If you use the best practices, the Terraform states among clusters do not interfere with each other, and it is convenient to manage multiple Kubernetes clusters. Here's an example (assume you are in the project root directory):
mkdir -p deploy/gcp-staging &&
vim deploy/gccp-staging/main.tf
The content of deploy/gcp-staging/main.tf
could be:
provider "google" {
credentials = file(var.GCP_CREDENTIALS_PATH)
region = var.GCP_REGION
project = var.GCP_PROJECT
}
// required for taints on node pools
provider "google-beta" {
credentials = file(var.GCP_CREDENTIALS_PATH)
region = var.GCP_REGION
project = var.GCP_PROJECT
}
locals {
gke_name = "another-gke-name"
credential_path = "${path.cwd}/credentials"
kubeconfig = "${local.credential_path}/kubeconfig_${var.gke_name}"
}
module "project-credentials" {
source = "../modules/gcp/project-credentials"
path = local.credential_path
}
module "vpc" {
source = "../modules/gcp/vpc"
create_vpc = true
gcp_project = var.GCP_PROJECT
gcp_region = var.GCP_REGION
vpc_name = "${locals.gke_name}-vpc-network"
private_subnet_name = "${locals.gke_name}-private-subnet"
public_subnet_name = "${locals.gke_name}-public-subnet"
}
module "tidb-operator" {
source = "../modules/gcp/tidb-operator"
gke_name = locals.gke_name
vpc_name = module.vpc.vpc_name
subnetwork_name = module.vpc.private_subnetwork_name
gcp_project = var.GCP_PROJECT
gcp_region = var.GCP_REGION
kubeconfig_path = local.kubeconfig
tidb_operator_version = "v1.0.0"
}
module "bastion" {
source = "../modules/gcp/bastion"
vpc_name = module.vpc.vpc_name
public_subnet_name = module.vpc.public_subnetwork_name
gcp_project = var.GCP_PROJECT
bastion_name = "${locals.gke_name}-tidb-bastion"
}
# HACK: enforces Helm to depend on the GKE cluster
data "local_file" "kubeconfig" {
depends_on = [module.tidb-operator.cluster_id]
filename = module.tidb-operator.kubeconfig_path
}
resource "local_file" "kubeconfig" {
depends_on = [module.tidb-operator.cluster_id]

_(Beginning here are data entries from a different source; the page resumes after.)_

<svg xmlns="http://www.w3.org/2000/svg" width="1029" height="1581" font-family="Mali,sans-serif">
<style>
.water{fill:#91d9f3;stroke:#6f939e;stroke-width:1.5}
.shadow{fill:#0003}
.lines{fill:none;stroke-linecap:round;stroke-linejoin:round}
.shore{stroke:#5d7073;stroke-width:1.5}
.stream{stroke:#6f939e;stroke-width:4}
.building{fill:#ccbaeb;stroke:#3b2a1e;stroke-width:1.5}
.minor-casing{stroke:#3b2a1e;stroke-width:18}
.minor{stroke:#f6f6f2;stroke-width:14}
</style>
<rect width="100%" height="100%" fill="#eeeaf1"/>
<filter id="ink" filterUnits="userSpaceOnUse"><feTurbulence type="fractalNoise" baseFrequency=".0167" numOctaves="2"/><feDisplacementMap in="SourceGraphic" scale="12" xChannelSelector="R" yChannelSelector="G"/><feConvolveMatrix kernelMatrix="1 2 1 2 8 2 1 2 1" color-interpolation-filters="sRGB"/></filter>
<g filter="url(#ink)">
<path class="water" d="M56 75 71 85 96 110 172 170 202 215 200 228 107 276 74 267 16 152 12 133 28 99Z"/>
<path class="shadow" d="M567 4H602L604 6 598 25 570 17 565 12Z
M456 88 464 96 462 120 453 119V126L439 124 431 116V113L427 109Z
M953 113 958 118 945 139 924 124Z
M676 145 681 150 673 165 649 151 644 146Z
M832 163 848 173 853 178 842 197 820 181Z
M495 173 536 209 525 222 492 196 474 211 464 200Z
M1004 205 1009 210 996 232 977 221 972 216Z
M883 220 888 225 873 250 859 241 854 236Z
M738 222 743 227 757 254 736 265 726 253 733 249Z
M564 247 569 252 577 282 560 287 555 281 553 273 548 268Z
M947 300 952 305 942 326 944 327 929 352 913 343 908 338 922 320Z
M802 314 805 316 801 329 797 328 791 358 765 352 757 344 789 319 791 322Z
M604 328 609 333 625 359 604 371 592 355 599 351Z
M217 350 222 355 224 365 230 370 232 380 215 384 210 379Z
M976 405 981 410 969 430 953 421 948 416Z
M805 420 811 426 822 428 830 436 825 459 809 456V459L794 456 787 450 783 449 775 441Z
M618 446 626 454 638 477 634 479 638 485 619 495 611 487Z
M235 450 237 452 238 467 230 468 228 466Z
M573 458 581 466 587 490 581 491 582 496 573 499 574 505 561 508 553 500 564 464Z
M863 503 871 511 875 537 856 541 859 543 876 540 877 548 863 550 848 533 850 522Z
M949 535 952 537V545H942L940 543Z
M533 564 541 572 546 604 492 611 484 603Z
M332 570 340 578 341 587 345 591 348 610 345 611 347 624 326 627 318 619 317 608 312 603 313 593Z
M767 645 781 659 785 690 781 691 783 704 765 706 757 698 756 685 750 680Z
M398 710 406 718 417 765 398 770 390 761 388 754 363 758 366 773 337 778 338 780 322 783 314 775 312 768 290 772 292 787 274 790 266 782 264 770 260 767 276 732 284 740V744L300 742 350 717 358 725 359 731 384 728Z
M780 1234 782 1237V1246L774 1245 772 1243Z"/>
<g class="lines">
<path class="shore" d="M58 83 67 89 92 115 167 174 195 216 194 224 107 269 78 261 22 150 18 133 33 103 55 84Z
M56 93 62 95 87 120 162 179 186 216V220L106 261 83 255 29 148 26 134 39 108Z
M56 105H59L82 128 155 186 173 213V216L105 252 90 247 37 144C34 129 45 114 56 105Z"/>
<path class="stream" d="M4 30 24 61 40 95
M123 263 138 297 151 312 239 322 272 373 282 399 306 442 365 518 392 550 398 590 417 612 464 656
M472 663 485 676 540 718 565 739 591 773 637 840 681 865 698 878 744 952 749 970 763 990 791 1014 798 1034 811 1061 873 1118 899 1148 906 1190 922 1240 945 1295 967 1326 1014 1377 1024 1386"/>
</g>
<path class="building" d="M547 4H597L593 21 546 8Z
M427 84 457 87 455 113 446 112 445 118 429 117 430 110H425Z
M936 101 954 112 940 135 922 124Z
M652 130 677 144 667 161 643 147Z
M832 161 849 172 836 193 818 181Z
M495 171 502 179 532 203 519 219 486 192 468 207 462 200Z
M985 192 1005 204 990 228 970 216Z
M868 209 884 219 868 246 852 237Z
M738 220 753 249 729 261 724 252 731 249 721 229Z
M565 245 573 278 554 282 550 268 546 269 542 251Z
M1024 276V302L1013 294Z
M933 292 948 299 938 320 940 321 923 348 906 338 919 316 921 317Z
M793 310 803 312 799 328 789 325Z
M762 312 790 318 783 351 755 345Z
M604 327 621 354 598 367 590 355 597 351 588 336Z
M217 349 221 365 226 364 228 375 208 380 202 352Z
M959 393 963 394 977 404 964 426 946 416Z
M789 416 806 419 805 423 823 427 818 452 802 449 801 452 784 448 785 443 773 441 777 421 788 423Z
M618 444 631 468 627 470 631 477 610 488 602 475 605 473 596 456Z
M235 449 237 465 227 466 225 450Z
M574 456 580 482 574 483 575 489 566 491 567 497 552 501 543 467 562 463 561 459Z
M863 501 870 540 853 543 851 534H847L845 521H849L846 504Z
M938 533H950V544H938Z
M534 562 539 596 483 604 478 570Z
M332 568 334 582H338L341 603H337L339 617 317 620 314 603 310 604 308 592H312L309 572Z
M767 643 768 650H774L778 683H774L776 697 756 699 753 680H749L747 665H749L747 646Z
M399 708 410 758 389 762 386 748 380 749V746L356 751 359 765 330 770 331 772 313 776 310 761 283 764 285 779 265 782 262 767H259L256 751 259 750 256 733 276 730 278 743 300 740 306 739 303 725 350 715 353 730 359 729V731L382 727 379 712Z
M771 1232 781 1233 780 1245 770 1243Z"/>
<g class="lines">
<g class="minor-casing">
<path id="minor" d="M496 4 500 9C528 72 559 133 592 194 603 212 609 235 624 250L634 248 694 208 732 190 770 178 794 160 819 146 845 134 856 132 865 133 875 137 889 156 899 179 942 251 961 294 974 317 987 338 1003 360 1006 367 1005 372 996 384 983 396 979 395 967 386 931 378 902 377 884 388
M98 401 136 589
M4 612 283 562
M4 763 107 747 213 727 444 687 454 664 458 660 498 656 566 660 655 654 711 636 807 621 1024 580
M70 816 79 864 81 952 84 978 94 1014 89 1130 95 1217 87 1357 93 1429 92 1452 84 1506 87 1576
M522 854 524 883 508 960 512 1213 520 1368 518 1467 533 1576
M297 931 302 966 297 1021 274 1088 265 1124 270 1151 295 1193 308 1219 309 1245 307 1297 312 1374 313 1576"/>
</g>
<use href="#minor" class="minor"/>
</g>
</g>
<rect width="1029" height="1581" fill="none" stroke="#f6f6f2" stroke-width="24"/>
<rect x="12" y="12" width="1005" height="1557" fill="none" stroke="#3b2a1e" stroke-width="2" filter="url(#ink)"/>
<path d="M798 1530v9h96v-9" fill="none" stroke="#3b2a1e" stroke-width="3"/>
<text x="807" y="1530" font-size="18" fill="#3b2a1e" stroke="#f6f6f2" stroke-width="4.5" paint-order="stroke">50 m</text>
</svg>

content = data.local_file.kubeconfig.content
filename = module.tidb-operator.kubeconfig_path
}
provider "helm" {
alias = "gke"
insecure = true
install_tiller = false
kubernetes {
config_path = local_file.kubeconfig.filename
}
}
module "tidb-cluster-a" {
providers = {
helm = "helm.gke"
}
source = "../modules/gcp/tidb-cluster"
gcp_project = var.GCP_PROJECT
gke_cluster_location = var.GCP_REGION
gke_cluster_name = locals.gke_name
cluster_name = "tidb-cluster-a"
cluster_version = "v3.0.1"
kubeconfig_path = module.tidb-operator.kubeconfig_path
tidb_cluster_chart_version = "v1.0.0"
pd_instance_type = "n1-standard-1"
tikv_instance_type = "n1-standard-4"
tidb_instance_type = "n1-standard-2"
monitor_instance_type = "n1-standard-1"
}
module "tidb-cluster-b" {
providers = {
helm = "helm.gke"
}
source = "../modules/gcp/tidb-cluster"
gcp_project = var.GCP_PROJECT
gke_cluster_location = var.GCP_REGION
gke_cluster_name = locals.gke_name
cluster_name = "tidb-cluster-b"
cluster_version = "v3.0.1"
kubeconfig_path = module.tidb-operator.kubeconfig_path
tidb_cluster_chart_version = "v1.0.0"
pd_instance_type = "n1-standard-1"
tikv_instance_type = "n1-standard-4"
tidb_instance_type = "n1-standard-2"
monitor_instance_type = "n1-standard-1"
}
output "how_to_ssh_to_bastion" {
value= module.bastion.how_to_ssh_to_bastion
}
output "connect_to_tidb_cluster_a_from_bastion" {
value = module.tidb-cluster-a.how_to_connect_to_default_cluster_tidb_from_bastion
}
output "connect_to_tidb_cluster_b_from_bastion" {
value = module.tidb-cluster-b.how_to_connect_to_default_cluster_tidb_from_bastion
}
As shown in the code above, you can omit several parameters in each of the module calls because there are reasonable defaults, and it is easy to customize the configuration. For example, just delete the bastion module call if you do not need it.
To customize a field, use one of the following two methods:
- Modify the parameter configuration of
module
in the*.tf
file directly. - Refer to the
variables.tf
file of each module for all the modifiable parameters and set custom values interraform.tfvars
.
If you are unwilling to write Terraform code, you can also copy the deploy/gcp
directory to create new Kubernetes clusters. But note that do not copy a directory that you have already run terraform apply
against. In this case, it is recommended that you re-clone the tidb-operator repository before copying the directory.